Pada rumusan mengenai struktur kelembagaan negara, para founding fathers membayangkan sebuah negara kekeluargaan yang segala masalah negara yang strategis dimusyawarahkan dalam lembaga MPR yang merupakan perwakilan seluruh unsur rakyat yang terdiri dari anggota DPR yang dipilih rakyat, ditambah dengan utusan daerah dan utusan berbagai golongan masyarakat yang ada. MPR-lah yang sepenuhnya melaksanakan kedaulatan rakyat, menetapkan UUD, menetapkan garis-garis besar haluan negara serta memilih Presiden dan Wakil Presiden. Namun ada sesuatu yang sedikit aneh bagi saya, ketika dasar falsafah negaranya adalah musyawarah mufakat tetapi dalam UUD itu mengatur bahwa Presiden dipilih oleh MPR dengan suara terbanyak. Sebagai pemegang kekuasaan tertinggi negara, MPR bisa melakukan apa saja karena itulah pernyataan kehendak rakyat. Keindahan konsep, kejernihan pikiran yang tertuang dalam kesepakatan dasar haruslah diuji dalam implementasi, yaitu implementasi dalam kehidupan riil kenegaraan yang penuh dinamika.
Implementasi Awal
Periode awal implementasi idiologi Pancasila (1945-1949) menunjukkan sesuatu yang tidak terpola bahkan dalam banyak hal keluar dari desain awal saat UUD itu disusun. Hal itu dapat dipahami karena Indonesia menghadapi pergolakan mempertahankan kemerdekaan. Apa yang menjadi kebijakan negara sangat dipengaruhi oleh dinamika politik yang dihadapi sehingga seperti terlepas dari desain awal yang dicita-citakan. Hal terpenting yang menjadi dasar kebijakan negara pada saat itu adalah keberlangsungan Indonesia merdeka. Oleh karena itu, dinamika politik pada hari-hari awal kemerdekaan mengharuskan pimpinan negara mengubah struktur dan hubungan kelembagaan negara yang menurut UUD 1945 menganut sistem pemerintahan presidensial, tetapi berubah menjadi parlementer, ketika kabinat (para menteri) bertanggung jawab kepada KNIP (khususnya Badan Pekerja KNIP). Kewenangan presiden menjadi terbagi. Segala kebijakan presiden harus berkompromi dengan KNIP.  

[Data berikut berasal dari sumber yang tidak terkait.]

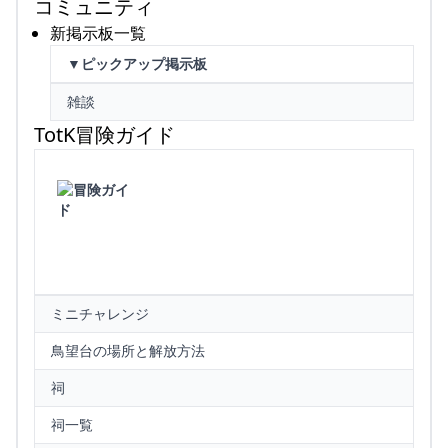
コミュニティ
新掲示板一覧
▼ピックアップ掲示板
雑談
TotK冒険ガイド
ミニチャレンジ
鳥望台の場所と解放方法
祠
祠一覧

Model penyelenggaraan pemerintahan yang demikian, kemudian diperkuat dalam Konstitusi RIS (1949) dan UUDS (1950). Walaupun prinsip-prinsip dasar Pancasila termuat dalam pembukaan Konstitusi RIS maupun UUDS, pasal-pasal dalam kedua konstitusi tersebut seperti keluar dari falsafah Pancasila sebagaimana dirumuskan pada awalnya. Sistem pemerintahan negara tidak lagi menempatkan MPR sebagai pemegang kekuasaan tertinggi kedaulatan rakyat. Presiden hanya menjadi presiden nominal, karena sistem pemerintahan yang dianut adalah sistem parlemnter yaitu cabinet bertanggung jawab kepada parlemen. Jaminan hak asasi manusia diperluas, bahkan terdapat 47 pasal Konstitusi RIS dan UUDS mengenai jaminan hak asasi manusia. Era inilah yang disebut dengan era demokrasi liberal dalam sejarah ketatanegaraan Indonesia, yang ditandai dengan sistem pemerintahan parlementer, kebebasan berpendapat, kebebasan mendirikan partai politik sehingga pada pemilu pertama tahun 1955 terdapat 48 partai politik dan perseorangan sebagai peserta pemilu. Walaupun demikian, penyelenggaraan pemilu tersebut dicatat dalam sejarah sebagai pemilu yang sangat jujur dan adil dan melahirkan para wakil rakyat yang mendapat legitimasi penuh dari rakyat. Pada saat yang sama terjadi gonta ganti kabinet (kabinet jatuh bangun karena kepentingan politik) dan pemerintahan menjadi tidak stabil, program pemerintahan di bidang ekonomi terabaikan.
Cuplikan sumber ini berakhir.